Over a day behind schedule, the world set the stage for a new climate treaty by agreeing to the Lima Call for Climate Action on Sunday, which was slammed by NGOs and people’s movements.
The United Nations Framework Convention on Climate Change (UNFCCC) in a statement said the governments agreed on the ground rules on contributions to the Paris 2015 Agreement and boost adaptation.
After two weeks of negotiations which were “exceedingly slow” and several revisions of the draft text, countries finally agreed to ground rules on their national contributions by March 2015 if they are ready or by October 2015, and also a framework for the new treaty in Paris.
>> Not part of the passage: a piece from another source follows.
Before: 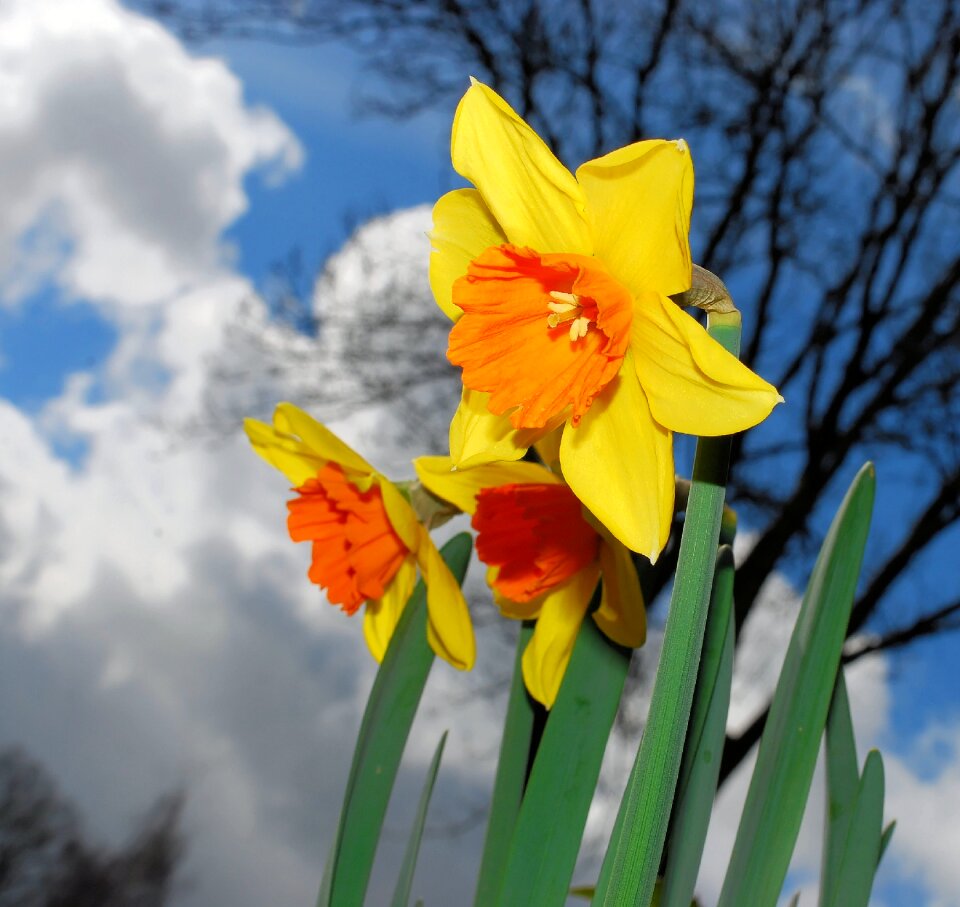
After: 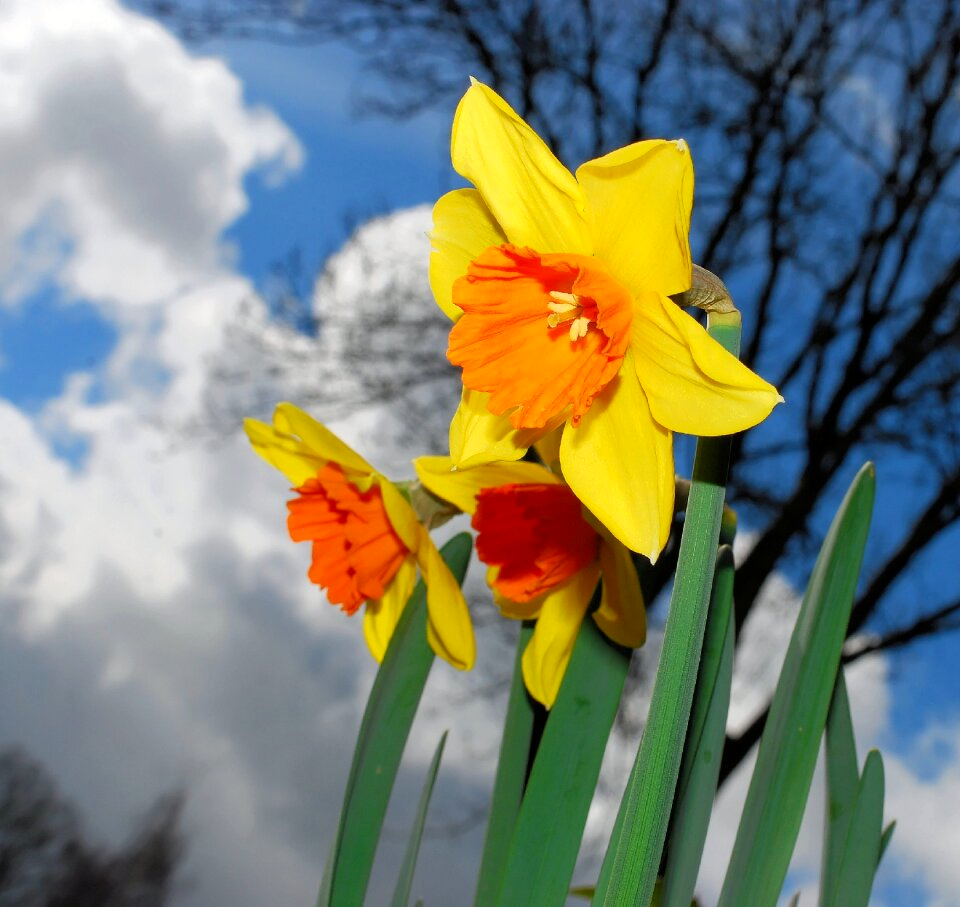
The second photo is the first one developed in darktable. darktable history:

These Intended Nationally Determined Contributions (INDCs) will form the foundation for climate action post 2020 when the new agreement is set to come into effect, the UNFCCC said.
The adaptation aspect has been included in a wishy-washy manner as part of the INDCs and there is no financial road map to scale up commitments.
Manuel Pulgar-Vidal, the Minister of Environment, Peru, and the president of the Conference of Parties, said, “Lima has given a new urgency towards fast-tracking adaptation and building resilience across the developing world — not least by strengthening the link to finance and the development of national adaptation plans.” Mr. Vidal, who worked hard to push for a deal in the last two days, added that governments had left Lima with a far clearer vision of what the draft Paris agreement would look like.
Pledges were made by both developed and developing countries prior to and during the climate talks that took the new Green Climate Fund (GCF) past $10 billion.
Christiana Figueres, executive secretary of the UNFCCC, said: “Governments arrived in Lima on a wave of positive news and optimism resulting from the climate action announcements of the European Union, China and the United States to the scaling up of pledges for the Green Climate Fund.”